When you go to the mountains, you go to the mountains. When it’s the desert, it’s the desert. When it’s the ocean, though, we generally say that we’re going “to the beach.” Land is our element, not the waters of our world, and that is an unmistakable advantage for any oil company that wants to drill in pristine waters.

Take Shell Oil. Recently, the company’s drill ship, the fabulously named Noble Discoverer, went adrift and almost grounded in Dutch Harbor, Alaska. That should be considered an omen for a distinctly star-crossed venture to come. Unfortunately, few of us are paying the slightest attention.

Shell is getting ready to drill for oil in the Arctic Ocean, an ecosystem staggeringly rich in life of every sort, and while it’s not yet quite a done deal, the prospect should certainly focus our minds. But first, it’s worth reminding ourselves of the mind-boggling richness of the life still in our oceans.

Last month began with a once-in-a-lifetime sighting in Monterey Bay, California, startlingly close to shore, of blue whales. Those gigantic mammals can measure up to 100 feet, head-to-tail, and weigh nearly 200 tons -- the largest animal by weight ever to have lived on this planet. Yes, even heavier than dinosaurs. The biggest of them, Amphicoelias fragillimus, is estimated to have weighed 122 tons, while the largest blue whale came in at a whopping 195 tons.

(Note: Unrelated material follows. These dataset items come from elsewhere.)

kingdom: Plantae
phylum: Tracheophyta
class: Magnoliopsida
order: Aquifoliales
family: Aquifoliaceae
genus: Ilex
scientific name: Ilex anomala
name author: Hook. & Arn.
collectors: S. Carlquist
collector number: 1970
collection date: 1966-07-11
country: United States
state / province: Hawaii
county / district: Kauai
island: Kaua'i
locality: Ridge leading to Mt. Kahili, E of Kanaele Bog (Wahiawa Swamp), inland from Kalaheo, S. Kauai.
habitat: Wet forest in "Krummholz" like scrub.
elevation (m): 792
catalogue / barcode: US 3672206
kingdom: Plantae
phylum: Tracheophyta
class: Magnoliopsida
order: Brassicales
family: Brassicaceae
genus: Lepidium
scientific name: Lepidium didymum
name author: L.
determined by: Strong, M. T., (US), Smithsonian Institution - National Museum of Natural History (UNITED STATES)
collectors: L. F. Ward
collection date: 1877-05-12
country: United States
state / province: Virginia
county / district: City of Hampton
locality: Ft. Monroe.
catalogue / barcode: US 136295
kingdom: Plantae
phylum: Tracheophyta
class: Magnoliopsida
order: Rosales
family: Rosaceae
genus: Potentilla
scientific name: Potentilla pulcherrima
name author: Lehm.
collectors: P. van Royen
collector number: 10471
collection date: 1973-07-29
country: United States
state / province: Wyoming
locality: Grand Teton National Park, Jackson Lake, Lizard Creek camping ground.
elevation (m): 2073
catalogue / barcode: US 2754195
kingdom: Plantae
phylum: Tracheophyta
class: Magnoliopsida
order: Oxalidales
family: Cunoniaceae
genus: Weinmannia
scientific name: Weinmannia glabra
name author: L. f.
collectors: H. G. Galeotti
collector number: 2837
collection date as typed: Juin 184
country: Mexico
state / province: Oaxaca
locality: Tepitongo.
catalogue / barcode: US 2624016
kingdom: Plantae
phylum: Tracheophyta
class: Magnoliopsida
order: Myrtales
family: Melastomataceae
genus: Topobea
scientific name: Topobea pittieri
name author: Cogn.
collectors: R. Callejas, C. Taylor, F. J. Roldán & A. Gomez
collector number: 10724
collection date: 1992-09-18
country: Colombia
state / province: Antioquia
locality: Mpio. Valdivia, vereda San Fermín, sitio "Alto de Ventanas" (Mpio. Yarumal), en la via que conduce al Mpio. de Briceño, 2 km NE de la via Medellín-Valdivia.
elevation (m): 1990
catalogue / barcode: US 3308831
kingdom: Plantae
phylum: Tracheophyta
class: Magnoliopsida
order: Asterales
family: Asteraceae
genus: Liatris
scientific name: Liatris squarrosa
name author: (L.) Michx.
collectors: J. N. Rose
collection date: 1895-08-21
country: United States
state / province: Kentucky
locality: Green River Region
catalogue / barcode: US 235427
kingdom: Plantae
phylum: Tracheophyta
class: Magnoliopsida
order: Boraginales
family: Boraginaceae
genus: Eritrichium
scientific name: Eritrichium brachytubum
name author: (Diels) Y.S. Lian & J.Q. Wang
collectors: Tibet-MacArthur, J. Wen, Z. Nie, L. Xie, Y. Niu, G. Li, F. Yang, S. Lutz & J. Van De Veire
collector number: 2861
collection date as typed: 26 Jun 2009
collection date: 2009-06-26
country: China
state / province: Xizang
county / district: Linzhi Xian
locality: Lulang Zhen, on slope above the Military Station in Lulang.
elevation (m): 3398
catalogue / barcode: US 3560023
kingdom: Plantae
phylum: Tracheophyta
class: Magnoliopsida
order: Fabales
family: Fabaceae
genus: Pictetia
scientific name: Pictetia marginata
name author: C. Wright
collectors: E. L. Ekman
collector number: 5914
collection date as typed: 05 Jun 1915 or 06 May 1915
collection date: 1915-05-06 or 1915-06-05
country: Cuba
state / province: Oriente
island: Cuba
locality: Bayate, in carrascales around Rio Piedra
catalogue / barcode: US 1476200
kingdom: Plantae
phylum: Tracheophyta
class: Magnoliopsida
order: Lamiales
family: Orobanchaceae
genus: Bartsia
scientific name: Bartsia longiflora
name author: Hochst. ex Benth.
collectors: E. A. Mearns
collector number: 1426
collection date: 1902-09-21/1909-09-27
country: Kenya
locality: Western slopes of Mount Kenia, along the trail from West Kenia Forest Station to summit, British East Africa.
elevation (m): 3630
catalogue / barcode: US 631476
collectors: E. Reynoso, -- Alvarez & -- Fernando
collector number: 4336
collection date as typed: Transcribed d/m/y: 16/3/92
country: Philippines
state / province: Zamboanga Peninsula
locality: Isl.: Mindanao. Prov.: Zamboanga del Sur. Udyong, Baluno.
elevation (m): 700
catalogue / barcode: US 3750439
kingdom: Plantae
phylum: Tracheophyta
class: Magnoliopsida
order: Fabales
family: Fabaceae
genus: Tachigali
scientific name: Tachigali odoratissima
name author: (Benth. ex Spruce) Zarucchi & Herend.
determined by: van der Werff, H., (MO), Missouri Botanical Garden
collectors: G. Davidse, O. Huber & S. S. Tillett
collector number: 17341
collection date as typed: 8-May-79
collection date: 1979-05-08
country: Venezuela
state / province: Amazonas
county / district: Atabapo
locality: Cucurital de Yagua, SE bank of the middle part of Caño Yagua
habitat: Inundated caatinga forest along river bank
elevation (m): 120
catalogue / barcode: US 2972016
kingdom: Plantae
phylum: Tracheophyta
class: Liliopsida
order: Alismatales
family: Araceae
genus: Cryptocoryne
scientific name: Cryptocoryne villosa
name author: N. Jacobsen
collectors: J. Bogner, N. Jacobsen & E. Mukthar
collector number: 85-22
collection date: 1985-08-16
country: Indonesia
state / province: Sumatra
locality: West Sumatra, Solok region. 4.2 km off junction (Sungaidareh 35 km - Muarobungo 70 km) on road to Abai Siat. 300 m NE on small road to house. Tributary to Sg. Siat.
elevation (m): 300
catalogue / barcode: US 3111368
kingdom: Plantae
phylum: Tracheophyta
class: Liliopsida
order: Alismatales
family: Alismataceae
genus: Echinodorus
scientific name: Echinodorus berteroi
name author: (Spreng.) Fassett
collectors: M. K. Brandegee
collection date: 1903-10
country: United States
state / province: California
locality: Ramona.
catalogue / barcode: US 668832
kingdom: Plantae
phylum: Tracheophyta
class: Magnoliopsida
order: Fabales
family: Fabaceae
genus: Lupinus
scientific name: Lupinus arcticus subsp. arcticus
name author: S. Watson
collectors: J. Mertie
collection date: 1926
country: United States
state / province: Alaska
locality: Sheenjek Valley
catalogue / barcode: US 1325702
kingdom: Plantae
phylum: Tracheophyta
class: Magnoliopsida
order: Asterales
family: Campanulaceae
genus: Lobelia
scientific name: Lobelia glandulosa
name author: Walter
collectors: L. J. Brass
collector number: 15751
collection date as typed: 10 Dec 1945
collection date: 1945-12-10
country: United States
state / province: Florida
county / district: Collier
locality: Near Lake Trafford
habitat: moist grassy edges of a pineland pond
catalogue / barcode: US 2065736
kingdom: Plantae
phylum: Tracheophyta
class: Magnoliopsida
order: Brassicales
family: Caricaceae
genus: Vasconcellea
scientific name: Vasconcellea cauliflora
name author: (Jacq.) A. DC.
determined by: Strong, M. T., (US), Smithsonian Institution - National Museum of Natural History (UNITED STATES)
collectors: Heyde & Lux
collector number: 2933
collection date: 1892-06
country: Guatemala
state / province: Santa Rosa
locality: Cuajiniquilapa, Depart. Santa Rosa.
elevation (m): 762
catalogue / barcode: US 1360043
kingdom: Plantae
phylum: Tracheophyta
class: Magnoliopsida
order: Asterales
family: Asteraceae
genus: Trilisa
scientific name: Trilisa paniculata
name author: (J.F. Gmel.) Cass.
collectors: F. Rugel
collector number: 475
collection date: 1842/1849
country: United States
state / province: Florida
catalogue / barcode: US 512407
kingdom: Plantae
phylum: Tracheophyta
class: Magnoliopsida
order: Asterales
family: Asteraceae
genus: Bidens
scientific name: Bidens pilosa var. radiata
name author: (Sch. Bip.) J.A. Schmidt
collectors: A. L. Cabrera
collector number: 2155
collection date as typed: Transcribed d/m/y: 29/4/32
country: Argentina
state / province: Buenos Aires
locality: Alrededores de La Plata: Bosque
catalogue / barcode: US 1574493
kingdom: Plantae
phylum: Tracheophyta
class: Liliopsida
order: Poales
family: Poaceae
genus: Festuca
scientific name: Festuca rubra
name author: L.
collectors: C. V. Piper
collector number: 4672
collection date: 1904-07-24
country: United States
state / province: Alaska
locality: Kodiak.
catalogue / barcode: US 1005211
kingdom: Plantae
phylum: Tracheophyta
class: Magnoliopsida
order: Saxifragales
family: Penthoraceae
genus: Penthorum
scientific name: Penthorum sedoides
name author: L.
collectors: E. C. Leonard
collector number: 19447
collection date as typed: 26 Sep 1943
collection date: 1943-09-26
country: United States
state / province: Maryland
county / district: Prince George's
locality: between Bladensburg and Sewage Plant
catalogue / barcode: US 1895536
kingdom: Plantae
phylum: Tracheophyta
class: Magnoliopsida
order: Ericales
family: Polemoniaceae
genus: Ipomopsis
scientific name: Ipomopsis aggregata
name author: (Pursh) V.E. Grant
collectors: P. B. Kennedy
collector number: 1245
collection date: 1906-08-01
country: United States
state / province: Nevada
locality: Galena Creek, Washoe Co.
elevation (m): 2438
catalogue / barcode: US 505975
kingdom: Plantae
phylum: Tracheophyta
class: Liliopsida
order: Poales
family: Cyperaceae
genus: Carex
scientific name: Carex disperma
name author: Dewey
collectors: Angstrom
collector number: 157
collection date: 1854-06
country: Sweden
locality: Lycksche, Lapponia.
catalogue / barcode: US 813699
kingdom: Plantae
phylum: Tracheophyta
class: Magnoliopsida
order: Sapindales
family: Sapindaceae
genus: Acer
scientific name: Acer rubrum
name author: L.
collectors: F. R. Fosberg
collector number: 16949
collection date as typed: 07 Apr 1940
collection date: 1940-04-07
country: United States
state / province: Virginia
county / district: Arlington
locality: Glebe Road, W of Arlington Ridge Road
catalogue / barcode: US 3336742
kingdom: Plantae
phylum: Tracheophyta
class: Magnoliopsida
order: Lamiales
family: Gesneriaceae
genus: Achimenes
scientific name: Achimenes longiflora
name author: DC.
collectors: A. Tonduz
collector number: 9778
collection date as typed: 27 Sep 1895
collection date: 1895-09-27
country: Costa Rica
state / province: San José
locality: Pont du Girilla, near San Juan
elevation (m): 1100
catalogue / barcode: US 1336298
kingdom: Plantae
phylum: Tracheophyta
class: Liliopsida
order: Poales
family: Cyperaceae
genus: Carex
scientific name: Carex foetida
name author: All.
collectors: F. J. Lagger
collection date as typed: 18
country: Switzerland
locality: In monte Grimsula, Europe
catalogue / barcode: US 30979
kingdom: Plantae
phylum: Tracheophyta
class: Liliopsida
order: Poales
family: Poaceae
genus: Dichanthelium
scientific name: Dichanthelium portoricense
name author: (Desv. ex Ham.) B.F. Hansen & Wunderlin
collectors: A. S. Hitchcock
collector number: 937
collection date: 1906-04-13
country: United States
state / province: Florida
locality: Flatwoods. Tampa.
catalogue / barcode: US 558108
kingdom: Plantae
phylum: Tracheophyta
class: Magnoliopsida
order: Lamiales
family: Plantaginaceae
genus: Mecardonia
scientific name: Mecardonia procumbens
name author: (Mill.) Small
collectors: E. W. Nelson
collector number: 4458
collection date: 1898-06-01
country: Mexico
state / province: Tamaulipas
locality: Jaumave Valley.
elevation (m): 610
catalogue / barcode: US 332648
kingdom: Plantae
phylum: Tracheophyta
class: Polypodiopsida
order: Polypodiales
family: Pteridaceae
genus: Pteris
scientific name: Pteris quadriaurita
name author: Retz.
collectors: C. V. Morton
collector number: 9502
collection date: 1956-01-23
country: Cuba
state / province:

The recent Monterey Bay sighting is being called “the most phenomenal showing of th[os]e endangered mammals in recent history.” On July 5th alone, the Monterey Bay Whale Watch reported sightings of “12 blue whales, 40 humpback whales, 400 Risso's dolphins, 300 northern right whale dolphins, 250 Pacific white-sided dolphins, and two minke whales."

"Everywhere you go you just see blows" -- that is, the blues spouting -- Nancy Black, owner of Monterey Bay Whale Watch, told the Santa Cruz Sentinel. It seems that the abundance of krill, the tiny shrimp-like creatures that the whales feed on, attracted about 100 of the blues. Until the beginning of the twentieth century, they were abundant with an estimated population of more than 200,000 living in the Southern (or Antarctic) Ocean alone. Then they were hunted nearly to extinction. Today, only about 10,000 of them are believed to exist.